DESCRIPTION OF THE TASK »
Write out the lines in the entries below word for word, beginning at the line that contains "الإرهاق الذهني لدى الرياضيين: الأسباب،" and ending after the line that contains "Megahpropertindo". Include both of those lines and leave out every other line.
** Opening INPUT RECORDS block **
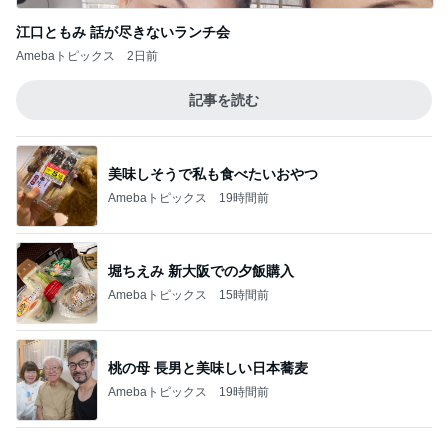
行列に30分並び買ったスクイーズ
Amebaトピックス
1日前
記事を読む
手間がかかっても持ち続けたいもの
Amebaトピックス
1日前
** Closing INPUT RECORDS block **
** Opening INPUT RECORDS block **
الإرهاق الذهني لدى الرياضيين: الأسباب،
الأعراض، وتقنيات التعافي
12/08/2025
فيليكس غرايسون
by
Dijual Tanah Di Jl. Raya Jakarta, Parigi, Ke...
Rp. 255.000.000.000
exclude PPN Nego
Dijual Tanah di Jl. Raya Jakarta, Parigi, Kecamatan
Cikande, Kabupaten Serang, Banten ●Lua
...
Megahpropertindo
** Closing INPUT RECORDS block **
TASK ANSWER »
الإرهاق الذهني لدى الرياضيين: الأسباب،
الأعراض، وتقنيات التعافي
12/08/2025
فيليكس غرايسون
by
Dijual Tanah Di Jl. Raya Jakarta, Parigi, Ke...
Rp. 255.000.000.000
exclude PPN Nego
Dijual Tanah di Jl. Raya Jakarta, Parigi, Kecamatan
Cikande, Kabupaten Serang, Banten ●Lua
...
Megahpropertindo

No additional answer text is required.